The 'gold standard' of preclinical research yields ‘highly unreliable’ results, study finds

27-Feb-2018 - Last updated on 27-Feb-2018 at 15:11 GMT

A rack of mouse cages in an animal facility, where animals are kept under highly standardized conditions. (Image: Hanno Würbel)

Standardization in preclinical animal studies may be a cause of poor reproducibility – making translation to humans in clinical trials difficult, if unlikely, say researchers.

According to the study, increasing study sample diversity can “significantly” improve the reproducibility of experimental results.

However, standardization is the gold standard in animal research – if not a dogma, said lead author Professor Hanno Würbel, director of the Division of Animal Welfare at the University of Bern, who has long hypothesized that standardization may be a cause of poor reproducibility, rather than the antidote.

“The more you standardize the animals and the environment, the more you risk obtaining results that are specific to these standardized conditions but would not be reproducible with different animals or under different conditions,” he explained.
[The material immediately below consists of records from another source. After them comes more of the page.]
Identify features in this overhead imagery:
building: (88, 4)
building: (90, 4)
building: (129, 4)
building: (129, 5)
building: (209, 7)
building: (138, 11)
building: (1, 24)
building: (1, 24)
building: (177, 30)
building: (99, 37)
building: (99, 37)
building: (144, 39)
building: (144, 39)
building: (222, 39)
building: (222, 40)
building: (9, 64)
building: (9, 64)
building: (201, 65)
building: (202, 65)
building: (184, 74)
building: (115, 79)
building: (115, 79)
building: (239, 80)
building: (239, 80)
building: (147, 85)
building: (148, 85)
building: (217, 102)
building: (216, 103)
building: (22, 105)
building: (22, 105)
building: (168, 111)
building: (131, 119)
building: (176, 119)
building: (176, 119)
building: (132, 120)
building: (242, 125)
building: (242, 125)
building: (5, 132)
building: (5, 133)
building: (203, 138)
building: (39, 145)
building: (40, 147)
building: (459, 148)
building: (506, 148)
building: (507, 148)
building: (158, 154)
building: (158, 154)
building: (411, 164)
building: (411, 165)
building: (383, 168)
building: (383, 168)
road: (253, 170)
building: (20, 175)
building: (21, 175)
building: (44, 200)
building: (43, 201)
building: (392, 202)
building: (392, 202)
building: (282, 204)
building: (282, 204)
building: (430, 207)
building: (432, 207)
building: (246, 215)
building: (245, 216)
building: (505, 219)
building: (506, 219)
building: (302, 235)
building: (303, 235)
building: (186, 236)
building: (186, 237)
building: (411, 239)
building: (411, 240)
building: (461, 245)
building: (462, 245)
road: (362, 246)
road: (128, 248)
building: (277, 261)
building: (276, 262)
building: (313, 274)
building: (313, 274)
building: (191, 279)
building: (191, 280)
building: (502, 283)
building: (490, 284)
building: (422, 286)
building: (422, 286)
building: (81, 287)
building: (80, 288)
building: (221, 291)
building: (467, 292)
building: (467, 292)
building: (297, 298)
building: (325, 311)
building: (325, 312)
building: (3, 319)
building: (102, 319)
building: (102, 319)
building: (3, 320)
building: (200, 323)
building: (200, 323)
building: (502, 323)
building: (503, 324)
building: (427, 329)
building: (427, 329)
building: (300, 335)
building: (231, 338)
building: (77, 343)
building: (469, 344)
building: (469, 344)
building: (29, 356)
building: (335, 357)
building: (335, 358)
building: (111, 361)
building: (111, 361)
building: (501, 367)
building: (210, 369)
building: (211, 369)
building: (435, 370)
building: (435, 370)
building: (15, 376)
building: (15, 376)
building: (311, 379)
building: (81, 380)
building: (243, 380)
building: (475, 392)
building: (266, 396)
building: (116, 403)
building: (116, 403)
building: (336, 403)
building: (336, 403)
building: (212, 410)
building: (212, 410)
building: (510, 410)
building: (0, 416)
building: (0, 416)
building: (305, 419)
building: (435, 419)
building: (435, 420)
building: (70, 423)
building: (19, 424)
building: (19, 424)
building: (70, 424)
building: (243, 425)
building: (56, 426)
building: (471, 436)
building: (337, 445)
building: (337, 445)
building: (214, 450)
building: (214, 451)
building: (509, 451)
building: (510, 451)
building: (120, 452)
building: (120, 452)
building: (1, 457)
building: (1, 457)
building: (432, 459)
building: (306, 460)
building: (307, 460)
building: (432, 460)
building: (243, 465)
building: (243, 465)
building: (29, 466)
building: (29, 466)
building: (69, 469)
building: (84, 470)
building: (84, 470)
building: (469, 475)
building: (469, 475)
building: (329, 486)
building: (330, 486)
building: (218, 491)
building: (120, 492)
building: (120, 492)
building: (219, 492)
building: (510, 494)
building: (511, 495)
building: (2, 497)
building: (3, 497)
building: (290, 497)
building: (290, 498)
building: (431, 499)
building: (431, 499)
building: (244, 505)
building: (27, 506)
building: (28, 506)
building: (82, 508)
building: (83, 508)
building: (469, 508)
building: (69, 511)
The aim of the study, which was published recently in PLOS Biology, was to examine the extent to which standardization may be a problem in preclinical animal research, and whether a multi-laboratory approach could be a solution, said Würbel.

Researchers from the Universities of Bern and Edinburgh used computer simulations based on 440 pre-clinical studies across 13 different treatments in animal models. The reproducibility of results were then compared between single-laboratory and multi-laboratory studies.

“We found that the gold standard of single-laboratory studies conducted under standardized conditions yields highly unreliable results,” said Würbel.

Conversely, the researchers found that using the same number of animals distributed across up to four laboratories yielded “much more accurate and better reproducible” results.

Translating to human trials

As Würbel explained, there are many threats to reproducibility, in addition to standardization. Other challenges include a lack of scientific rigor, small sample sizes, and analytical flexibility (p-hacking), among others.

“All of this reflects a culture of science where the generation of highly spectacular news is valued higher than the production of solid evidence,” he said.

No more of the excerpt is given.